Trying to decide which is worse: Sarah Assbring’s real name or her artistic alias, El Perro Del Mar. “You changed your name to Latrine?” “IT USED TO BE SHITHOUSE!!”
The remarkable similarity between many male presenters and performers at the Country Music Awards to David Bowie. That’s a nicer way to put it than ” ‘The Only Thing That Looks Good on Me Is You’–era Bryan Adams.”
The utterly essential two-disc deluxe edition of Def Leppard’s Hysteria. Like a strip club in portable form.
Relationship-Destroying Video Game
Oh shit, Guitar Hero II is out. Gonna be bedridden with pneumonia for, oh, about the next three weeks.
Giant thought bubbles in New York Daily News front-page headlines. An encouraging trend, along with the political events they portray.

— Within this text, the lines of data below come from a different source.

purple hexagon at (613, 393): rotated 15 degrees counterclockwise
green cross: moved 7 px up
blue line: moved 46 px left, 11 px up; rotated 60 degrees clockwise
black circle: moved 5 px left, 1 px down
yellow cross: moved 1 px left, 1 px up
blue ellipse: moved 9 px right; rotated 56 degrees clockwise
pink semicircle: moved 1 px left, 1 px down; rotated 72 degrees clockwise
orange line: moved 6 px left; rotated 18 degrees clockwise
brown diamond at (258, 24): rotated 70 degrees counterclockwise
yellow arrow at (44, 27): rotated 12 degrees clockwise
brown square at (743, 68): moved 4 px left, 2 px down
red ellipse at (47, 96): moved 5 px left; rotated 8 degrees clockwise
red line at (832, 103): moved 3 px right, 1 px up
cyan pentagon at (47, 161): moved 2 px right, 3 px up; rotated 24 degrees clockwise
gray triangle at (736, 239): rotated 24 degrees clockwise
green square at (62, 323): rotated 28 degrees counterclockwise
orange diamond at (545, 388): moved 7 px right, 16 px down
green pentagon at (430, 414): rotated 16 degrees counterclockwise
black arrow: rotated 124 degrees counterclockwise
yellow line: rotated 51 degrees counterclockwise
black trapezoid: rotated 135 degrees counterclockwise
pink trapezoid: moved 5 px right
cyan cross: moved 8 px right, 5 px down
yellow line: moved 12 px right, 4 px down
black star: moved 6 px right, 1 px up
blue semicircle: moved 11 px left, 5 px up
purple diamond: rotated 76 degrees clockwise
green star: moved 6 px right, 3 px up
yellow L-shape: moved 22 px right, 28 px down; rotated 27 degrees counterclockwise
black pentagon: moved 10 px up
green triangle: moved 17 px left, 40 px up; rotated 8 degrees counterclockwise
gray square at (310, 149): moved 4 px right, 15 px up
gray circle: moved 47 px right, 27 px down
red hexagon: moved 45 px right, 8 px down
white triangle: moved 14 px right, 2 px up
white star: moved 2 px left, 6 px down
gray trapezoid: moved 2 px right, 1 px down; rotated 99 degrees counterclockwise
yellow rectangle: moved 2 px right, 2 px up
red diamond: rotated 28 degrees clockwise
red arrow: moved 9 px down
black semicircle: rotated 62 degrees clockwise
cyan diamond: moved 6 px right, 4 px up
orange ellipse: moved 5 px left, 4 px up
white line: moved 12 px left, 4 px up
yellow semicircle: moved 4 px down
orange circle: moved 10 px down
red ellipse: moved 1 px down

This Song Will Change Your Life
Willie Nelson’s brash addition to the Mount Olympian pile of “Hallelujah” covers. Betcha this was Ryan Adams’s idea.
Firing up the ol’ Schadenfreude Machine for the sure-to-be-sub-Antarctic public reception to the Microsoft Zune MP3 player and its revoltingly wack-ass DRM restrictions. After you play a track five times the whole player blows up.